Is Trigonometric Substitution Needed for ∫ √9-2(x-1)²?

[cogs24]

hi guys
im debating whether this question requires trignometric substitution or just normal substitution.

∫ √9-2(x-1)²

Im leaning towards normal substitution, with u = x-1, but I am not sure
Any ideas
Thanx heaps

 

[whozum]

Is it

\int \sqrt{9-(2x-1)^2}?

If so a normal one won't do, youll need a trig one.

 

[dextercioby]

Try to bring it to the form

C\int\sqrt{1-(something)^2} \ dx

,where C is a constant.

Daniel.

 

[cogs24]

2 is on the outside of the (x+1)

 

[cogs24]

(x-1) sorry

 

[Jameson]

Well if you substitute u = x-1, you get the integral...

\int \sqrt{9 - 2u^2}du

I think trig substitution is where this is leading.

 

[GCT]

yeah from what I remember, trig substitution was the way to go.

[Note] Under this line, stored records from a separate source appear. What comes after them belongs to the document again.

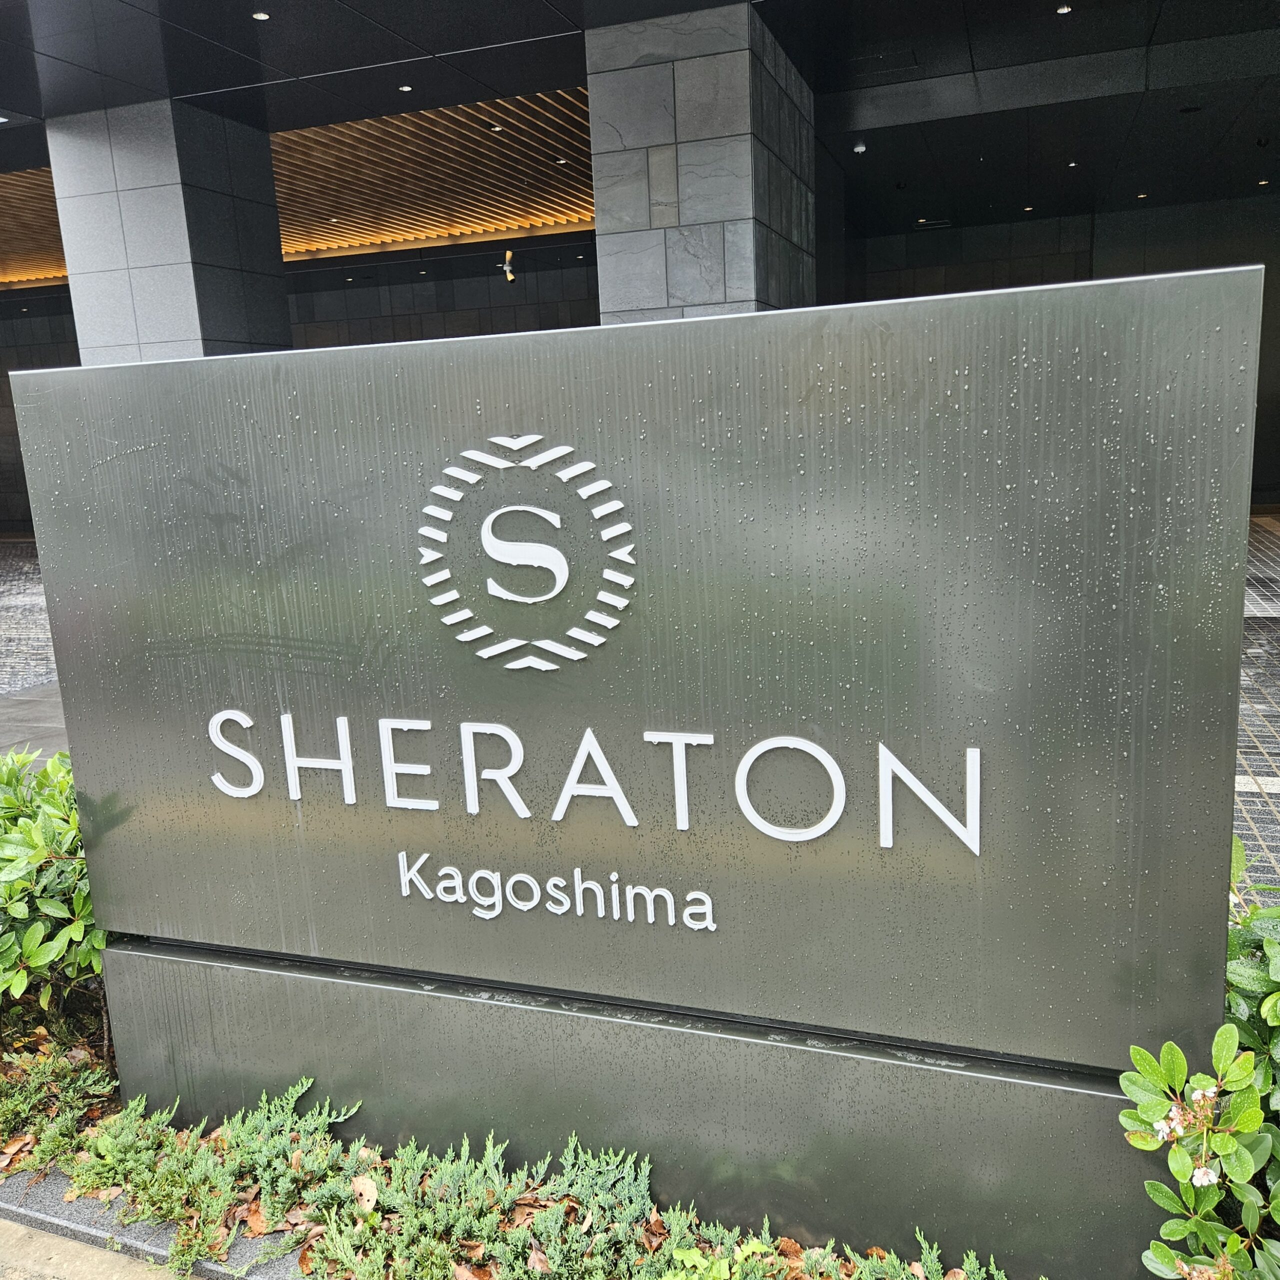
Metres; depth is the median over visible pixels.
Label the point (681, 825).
sign lettering
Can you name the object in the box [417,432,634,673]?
emblem
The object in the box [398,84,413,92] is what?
ceiling light
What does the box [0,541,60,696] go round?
pavement
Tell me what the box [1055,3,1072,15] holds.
ceiling light
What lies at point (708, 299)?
stone pillar
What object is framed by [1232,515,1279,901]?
pavement
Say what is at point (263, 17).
ceiling light
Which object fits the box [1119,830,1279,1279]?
shrub
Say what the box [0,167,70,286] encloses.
ceiling
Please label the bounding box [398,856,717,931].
lettering
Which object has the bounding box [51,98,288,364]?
stone pillar
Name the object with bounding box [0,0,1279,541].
building
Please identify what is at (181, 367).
sign
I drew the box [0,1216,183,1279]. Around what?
pavement
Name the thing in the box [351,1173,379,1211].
dry leaf
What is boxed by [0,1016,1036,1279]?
ground cover
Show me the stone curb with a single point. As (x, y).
(156, 1247)
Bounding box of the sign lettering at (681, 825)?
[205,705,993,852]
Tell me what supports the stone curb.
on the ground
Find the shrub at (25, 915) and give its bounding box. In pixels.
[0,747,109,1037]
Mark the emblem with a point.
(489, 519)
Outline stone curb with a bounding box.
[0,1167,314,1277]
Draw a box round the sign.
[11,259,1257,1272]
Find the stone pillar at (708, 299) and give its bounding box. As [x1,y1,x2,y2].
[588,1,815,322]
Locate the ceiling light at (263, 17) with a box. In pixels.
[251,10,270,21]

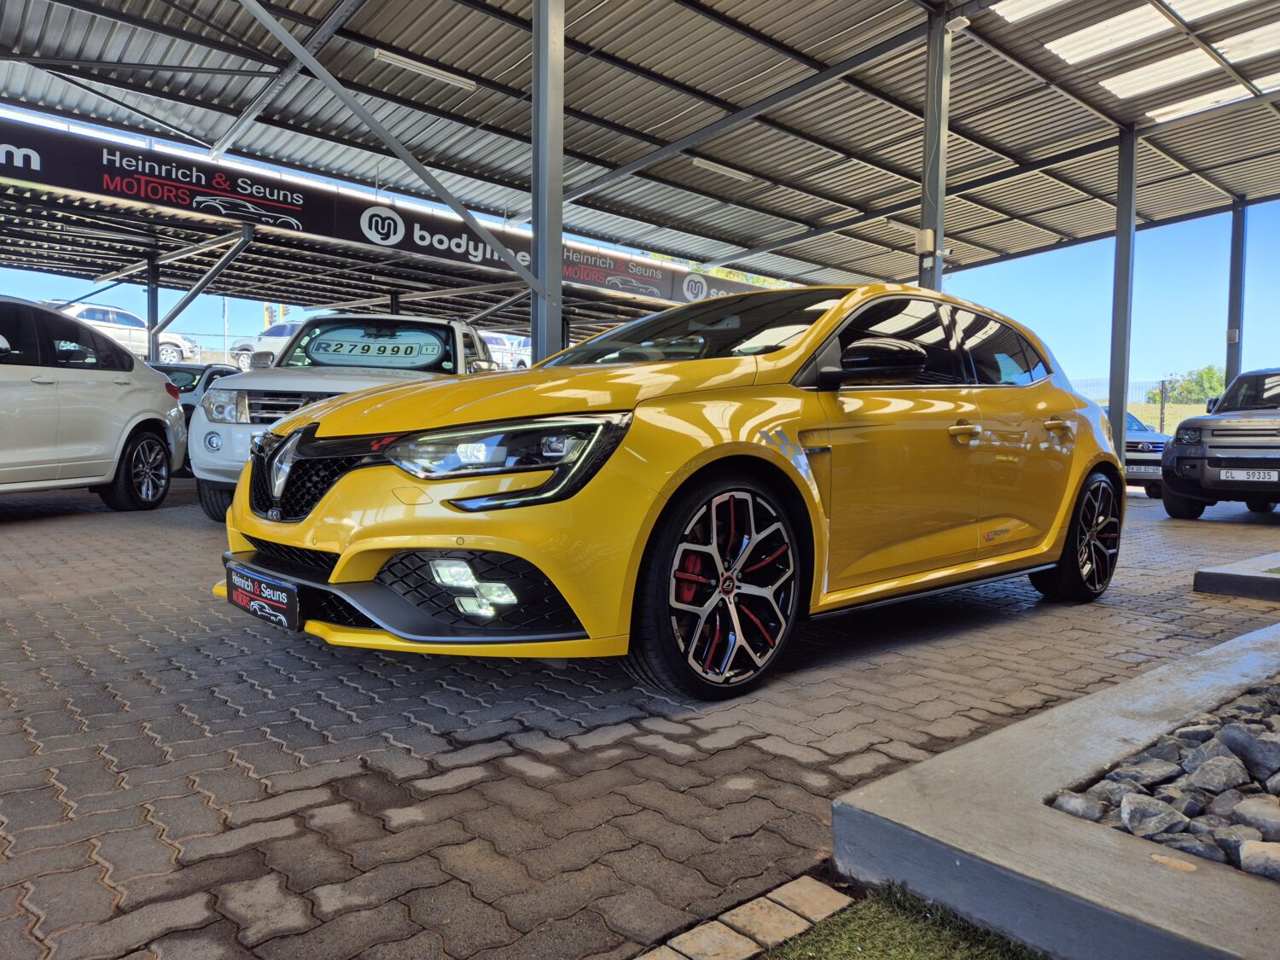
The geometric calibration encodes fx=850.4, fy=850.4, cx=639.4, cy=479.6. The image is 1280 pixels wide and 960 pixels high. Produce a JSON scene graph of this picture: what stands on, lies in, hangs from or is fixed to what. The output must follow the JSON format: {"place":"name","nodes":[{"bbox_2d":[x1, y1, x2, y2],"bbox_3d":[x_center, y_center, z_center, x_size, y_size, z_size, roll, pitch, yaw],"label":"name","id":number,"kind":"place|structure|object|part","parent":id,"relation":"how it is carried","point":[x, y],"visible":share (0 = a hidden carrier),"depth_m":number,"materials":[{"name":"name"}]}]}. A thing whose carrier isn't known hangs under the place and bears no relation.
{"place":"outdoors","nodes":[
{"label":"outdoors","id":0,"kind":"place"},
{"bbox_2d":[0,474,1279,959],"label":"brick pavement","id":1,"kind":"structure","parent":0,"point":[80,507],"materials":[{"name":"grey brick"}]},
{"bbox_2d":[0,294,189,508],"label":"white car","id":2,"kind":"object","parent":1,"relation":"on","point":[130,363],"visible":1,"depth_m":7.07,"materials":[{"name":"white metal"}]},
{"label":"suv wheel","id":3,"kind":"part","parent":2,"relation":"part of","materials":[{"name":"black rubber"}]},
{"bbox_2d":[190,314,500,522],"bbox_3d":[-2.306,-0.637,8.106,1.959,1.762,5.023,1,3,2],"label":"white suv","id":4,"kind":"object","parent":1,"relation":"on","point":[319,380],"visible":0.43,"depth_m":6.86,"materials":[{"name":"white metal"}]},
{"label":"headlight","id":5,"kind":"part","parent":4,"relation":"part of","materials":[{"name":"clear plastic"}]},
{"bbox_2d":[299,327,448,368],"bbox_3d":[-2.434,-1.189,7.732,1.491,0.317,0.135,1,3,2],"label":"price sign","id":6,"kind":"object","parent":4,"relation":"attached to","point":[367,361],"visible":0.99,"depth_m":7.72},
{"bbox_2d":[207,285,1128,699],"bbox_3d":[0.600,-0.115,4.144,4.469,1.480,1.867,-2,5,-42],"label":"yellow car","id":7,"kind":"object","parent":1,"relation":"on","point":[1077,480],"visible":0.98,"depth_m":2.98,"materials":[{"name":"yellow metal"}]},
{"bbox_2d":[223,558,301,629],"bbox_3d":[-1.411,0.440,3.163,0.099,0.195,0.514,-2,5,-42],"label":"license plate","id":8,"kind":"object","parent":7,"relation":"attached to","point":[245,598],"visible":0.96,"depth_m":3.10,"materials":[{"name":"black plastic"}]},
{"label":"headlight","id":9,"kind":"part","parent":7,"relation":"part of","materials":[{"name":"clear plastic"}]},
{"label":"windows","id":10,"kind":"part","parent":7,"relation":"part of","materials":[{"name":"black glass"}]},
{"label":"front door handle","id":11,"kind":"part","parent":7,"relation":"part of","materials":[{"name":"metal"}]},
{"label":"door handle","id":12,"kind":"part","parent":7,"relation":"part of","materials":[{"name":"yellow plastic"}]},
{"bbox_2d":[635,873,855,959],"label":"brick edging","id":13,"kind":"object","parent":1,"relation":"in","point":[799,923],"visible":0.88,"depth_m":1.55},
{"bbox_2d":[831,616,1279,959],"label":"concrete curb","id":14,"kind":"structure","parent":1,"relation":"on","point":[912,813],"depth_m":1.63,"materials":[{"name":"grey concrete"}]},
{"bbox_2d":[1053,677,1279,880],"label":"rock bed","id":15,"kind":"object","parent":14,"relation":"in","point":[1276,786],"visible":0.79,"depth_m":1.83,"materials":[{"name":"grey stone"}]},
{"bbox_2d":[1050,789,1106,822],"bbox_3d":[0.953,0.709,1.835,0.098,0.071,0.106,0,3,-13],"label":"rock","id":16,"kind":"object","parent":15,"relation":"on","point":[1090,811],"visible":0.79,"depth_m":1.82,"materials":[{"name":"grey stone"}]},
{"bbox_2d":[1103,752,1181,789],"bbox_3d":[1.201,0.699,2.018,0.145,0.086,0.139,-1,4,-21],"label":"rock","id":17,"kind":"object","parent":15,"relation":"on","point":[1156,776],"visible":0.86,"depth_m":1.99,"materials":[{"name":"grey stone"}]},
{"bbox_2d":[1116,792,1189,839],"bbox_3d":[1.097,0.720,1.811,0.131,0.083,0.138,0,4,-16],"label":"rock","id":18,"kind":"object","parent":15,"relation":"on","point":[1146,811],"visible":0.91,"depth_m":1.79,"materials":[{"name":"grey stone"}]},
{"bbox_2d":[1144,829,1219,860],"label":"rock","id":19,"kind":"object","parent":15,"relation":"on","point":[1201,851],"visible":0.6,"depth_m":1.65,"materials":[{"name":"grey stone"}]},
{"bbox_2d":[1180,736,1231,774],"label":"rock","id":20,"kind":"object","parent":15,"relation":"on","point":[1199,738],"visible":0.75,"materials":[{"name":"grey stone"}]},
{"bbox_2d":[1181,751,1248,794],"bbox_3d":[1.316,0.674,1.933,0.127,0.091,0.130,-1,4,-24],"label":"rock","id":21,"kind":"object","parent":15,"relation":"on","point":[1204,770],"visible":0.93,"depth_m":1.91,"materials":[{"name":"grey stone"}]},
{"bbox_2d":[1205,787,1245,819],"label":"rock","id":22,"kind":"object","parent":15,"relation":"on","point":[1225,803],"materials":[{"name":"grey stone"}]},
{"bbox_2d":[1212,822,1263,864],"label":"rock","id":23,"kind":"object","parent":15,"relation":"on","point":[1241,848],"visible":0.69,"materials":[{"name":"grey stone"}]},
{"bbox_2d":[1215,719,1278,782],"bbox_3d":[1.519,0.657,2.054,0.157,0.120,0.182,-1,4,-22],"label":"rock","id":24,"kind":"object","parent":15,"relation":"on","point":[1244,741],"visible":0.97,"depth_m":2.03,"materials":[{"name":"grey stone"}]},
{"bbox_2d":[1232,795,1279,835],"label":"rock","id":25,"kind":"object","parent":15,"relation":"on","point":[1241,807],"visible":0.87,"depth_m":1.74,"materials":[{"name":"grey stone"}]},
{"bbox_2d":[1238,838,1279,879],"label":"rock","id":26,"kind":"object","parent":15,"relation":"on","point":[1241,853],"visible":0.96,"depth_m":1.61,"materials":[{"name":"grey stone"}]},
{"bbox_2d":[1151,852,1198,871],"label":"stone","id":27,"kind":"object","parent":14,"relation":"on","point":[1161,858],"visible":0.91,"depth_m":1.57,"materials":[{"name":"beige"}]},
{"bbox_2d":[1108,123,1138,473],"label":"steel column","id":28,"kind":"structure","parent":1,"relation":"on","point":[1120,243],"depth_m":11.37,"materials":[{"name":"grey metal"}]},
{"bbox_2d":[1117,407,1170,498],"bbox_3d":[7.233,-0.498,13.799,1.588,1.398,3.839,0,3,-6],"label":"car","id":29,"kind":"object","parent":1,"relation":"on","point":[1143,445],"visible":0.31,"depth_m":12.39,"materials":[{"name":"blue metal"}]},
{"bbox_2d":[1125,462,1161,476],"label":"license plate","id":30,"kind":"object","parent":29,"relation":"attached to","point":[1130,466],"visible":0.86,"depth_m":11.92,"materials":[{"name":"white metal"}]},
{"bbox_2d":[1162,366,1279,518],"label":"gray suv","id":31,"kind":"object","parent":1,"relation":"on","point":[1178,450],"visible":1,"depth_m":9.00,"materials":[{"name":"metal"}]},
{"bbox_2d":[1218,467,1279,482],"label":"license plate","id":32,"kind":"object","parent":31,"relation":"attached to","point":[1228,474],"visible":0.97,"depth_m":8.71,"materials":[{"name":"white metal"}]},
{"bbox_2d":[1193,552,1279,601],"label":"concrete curb","id":33,"kind":"structure","parent":1,"relation":"on","point":[1228,579],"depth_m":4.84,"materials":[{"name":"grey concrete"}]},
{"bbox_2d":[0,0,1279,305],"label":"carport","id":34,"kind":"structure","parent":0,"point":[746,229],"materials":[{"name":"grey metal"}]},
{"bbox_2d":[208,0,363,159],"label":"metal brace","id":35,"kind":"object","parent":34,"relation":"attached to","point":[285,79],"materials":[{"name":"grey metal"}]},
{"bbox_2d":[372,48,476,90],"bbox_3d":[-2.600,-4.918,10.151,1.452,0.136,0.183,-2,5,-42],"label":"fluorescent lamp","id":36,"kind":"object","parent":34,"relation":"attached to","point":[398,60],"visible":0.88,"depth_m":10.11,"materials":[{"name":"white plastic"}]},
{"bbox_2d":[692,157,753,181],"bbox_3d":[1.293,-5.107,13.947,1.566,0.131,0.158,-2,5,-42],"label":"fluorescent lamp","id":37,"kind":"object","parent":34,"relation":"attached to","point":[698,160],"visible":0.83,"depth_m":13.93,"materials":[{"name":"white plastic"}]},
{"bbox_2d":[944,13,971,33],"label":"floodlight","id":38,"kind":"object","parent":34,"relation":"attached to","point":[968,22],"visible":0.87,"depth_m":8.40,"materials":[{"name":"white"}]},
{"bbox_2d":[992,0,1073,23],"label":"skylight","id":39,"kind":"object","parent":34,"relation":"attached to","point":[1045,3],"visible":0.95,"depth_m":8.75,"materials":[{"name":"white plastic"}]},
{"bbox_2d":[1042,2,1173,63],"bbox_3d":[5.107,-4.873,9.154,1.339,0.087,1.331,-2,5,-42],"label":"skylight","id":40,"kind":"object","parent":34,"relation":"in","point":[1090,36],"visible":0.95,"depth_m":9.23,"materials":[{"name":"white plastic"}]},
{"bbox_2d":[1096,46,1229,99],"bbox_3d":[6.314,-4.891,10.202,1.308,0.075,1.521,-2,5,-42],"label":"skylight","id":41,"kind":"object","parent":34,"relation":"attached to","point":[1151,78],"visible":0.9,"depth_m":10.20,"materials":[{"name":"white plastic"}]},
{"bbox_2d":[1146,82,1255,122],"bbox_3d":[7.465,-5.033,11.277,0.916,0.096,1.619,-2,5,-42],"label":"skylight","id":42,"kind":"object","parent":34,"relation":"attached to","point":[1167,117],"visible":0.83,"depth_m":11.30,"materials":[{"name":"white plastic"}]},
{"bbox_2d":[1162,0,1250,22],"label":"skylight","id":43,"kind":"object","parent":34,"relation":"in","point":[1172,1],"visible":0.97,"depth_m":8.67,"materials":[{"name":"white plastic"}]},
{"bbox_2d":[1210,20,1279,65],"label":"skylight","id":44,"kind":"object","parent":34,"relation":"in","point":[1262,43],"visible":0.97,"depth_m":9.35,"materials":[{"name":"white plastic"}]},
{"bbox_2d":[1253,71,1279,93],"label":"skylight","id":45,"kind":"object","parent":34,"relation":"attached to","point":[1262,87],"visible":0.85,"depth_m":10.93,"materials":[{"name":"white plastic"}]},
{"bbox_2d":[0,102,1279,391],"label":"sky","id":46,"kind":"structure","parent":0,"point":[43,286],"materials":[{"name":"blue"}]},
{"bbox_2d":[761,881,1046,959],"label":"lawn","id":47,"kind":"structure","parent":0,"point":[912,945],"materials":[{"name":"green plant"}]},
{"bbox_2d":[1126,401,1206,435],"label":"grass field","id":48,"kind":"structure","parent":0,"point":[1178,421],"materials":[{"name":"green plant"}]},
{"label":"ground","id":49,"kind":"structure","parent":0},
{"bbox_2d":[46,297,197,363],"bbox_3d":[-13.094,-3.433,20.181,1.712,1.493,4.852,2,4,26],"label":"white car","id":50,"kind":"object","parent":49,"relation":"on","point":[130,318],"visible":0.42,"depth_m":20.09,"materials":[{"name":"white metal"}]},
{"bbox_2d":[145,253,159,357],"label":"metal post","id":51,"kind":"object","parent":49,"relation":"on","point":[152,307],"visible":0.56,"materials":[{"name":"grey metal"}]},
{"bbox_2d":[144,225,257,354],"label":"metal brace","id":52,"kind":"object","parent":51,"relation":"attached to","point":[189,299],"visible":0.84,"depth_m":15.04,"materials":[{"name":"grey metal"}]},
{"bbox_2d":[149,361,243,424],"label":"dark car","id":53,"kind":"object","parent":49,"relation":"on","point":[192,377],"visible":0.19,"depth_m":11.89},
{"bbox_2d":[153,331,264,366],"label":"fence","id":54,"kind":"object","parent":49,"relation":"on","point":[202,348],"visible":0.29,"depth_m":22.86,"materials":[{"name":"metal"}]},
{"bbox_2d":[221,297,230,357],"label":"pole","id":55,"kind":"object","parent":49,"relation":"on","point":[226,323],"visible":0.47,"depth_m":35.15,"materials":[{"name":"metal"}]},
{"bbox_2d":[228,319,302,369],"label":"white car","id":56,"kind":"object","parent":49,"relation":"on","point":[284,326],"visible":0.31,"depth_m":21.79,"materials":[{"name":"white metal"}]},
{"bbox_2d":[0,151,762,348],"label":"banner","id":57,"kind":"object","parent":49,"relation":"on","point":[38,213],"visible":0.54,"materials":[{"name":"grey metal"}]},
{"bbox_2d":[0,113,773,313],"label":"banner","id":58,"kind":"object","parent":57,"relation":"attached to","point":[295,211],"visible":0.72,"depth_m":13.35,"materials":[{"name":"black"}]},
{"bbox_2d":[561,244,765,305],"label":"banner","id":59,"kind":"object","parent":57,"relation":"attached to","point":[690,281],"visible":0.55,"depth_m":20.62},
{"bbox_2d":[480,332,531,368],"bbox_3d":[-4.362,-3.662,25.911,1.718,1.586,4.793,3,4,34],"label":"white car","id":60,"kind":"object","parent":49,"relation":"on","point":[497,342],"visible":0.4,"depth_m":25.13,"materials":[{"name":"white metal"}]},
{"bbox_2d":[531,0,564,365],"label":"metal post","id":61,"kind":"structure","parent":49,"relation":"on","point":[557,294],"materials":[{"name":"grey metal"}]},
{"bbox_2d":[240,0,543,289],"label":"metal brace","id":62,"kind":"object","parent":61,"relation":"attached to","point":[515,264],"visible":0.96,"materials":[{"name":"grey metal"}]},
{"bbox_2d":[918,5,951,290],"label":"metal post","id":63,"kind":"structure","parent":49,"relation":"on","point":[926,183],"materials":[{"name":"grey metal"}]},
{"bbox_2d":[914,226,936,254],"bbox_3d":[2.783,-2.328,8.317,0.170,0.254,0.188,-2,5,-42],"label":"electrical box","id":64,"kind":"object","parent":63,"relation":"attached to","point":[926,235],"visible":0.87,"depth_m":8.25,"materials":[{"name":"white"}]},
{"bbox_2d":[1070,376,1200,432],"bbox_3d":[15.580,-1.853,26.704,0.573,2.611,6.871,-2,5,-42],"label":"fence","id":65,"kind":"object","parent":49,"relation":"on","point":[1161,428],"visible":0.28,"depth_m":26.47,"materials":[{"name":"metal"}]},
{"bbox_2d":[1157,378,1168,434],"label":"fence post","id":66,"kind":"object","parent":49,"relation":"on","point":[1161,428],"visible":0.8,"depth_m":22.93,"materials":[{"name":"metal"}]},
{"bbox_2d":[1161,365,1227,404],"label":"tree","id":67,"kind":"object","parent":49,"relation":"on","point":[1209,380],"visible":0.49,"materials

\sqrt(2) \int \sqrt{(9/2-u^{2})} ~du

 

[cogs24]

hi guys
im still stuck on this question, it has really got me stumped
i know that for the form

√a² - x².dx

x=asinθ, dx = acosθ.dθ

but i just can't seem to put it together

 

[dextercioby]

Why not.U've got an |a| coming out of the sqrt and u'll get a square

\int \sqrt{a^{2}-x^{2}} \ dx =a|a|\int \cos^{2}\theta \ d\theta

Then use the double angle formula.

Daniel.

 

[cogs24]

the 2 outside the (x-1)^2 is confusing me
Im not sure what my x and a squared is?

 

[dextercioby]

Look at post #6.If you make the substitution

\sqrt{2}u=t,

u can put that integral under the form

\frac{1}{\sqrt{2}} \int \sqrt{3^{2}-t^{2}} \ dt

And now do that substitution involving "sin".

Daniel.

 

[cogs24]

so, sqrt 2u = sin theta

 

[dextercioby]

Nope.u\sqrt{2}=3\sin\theta

Daniel.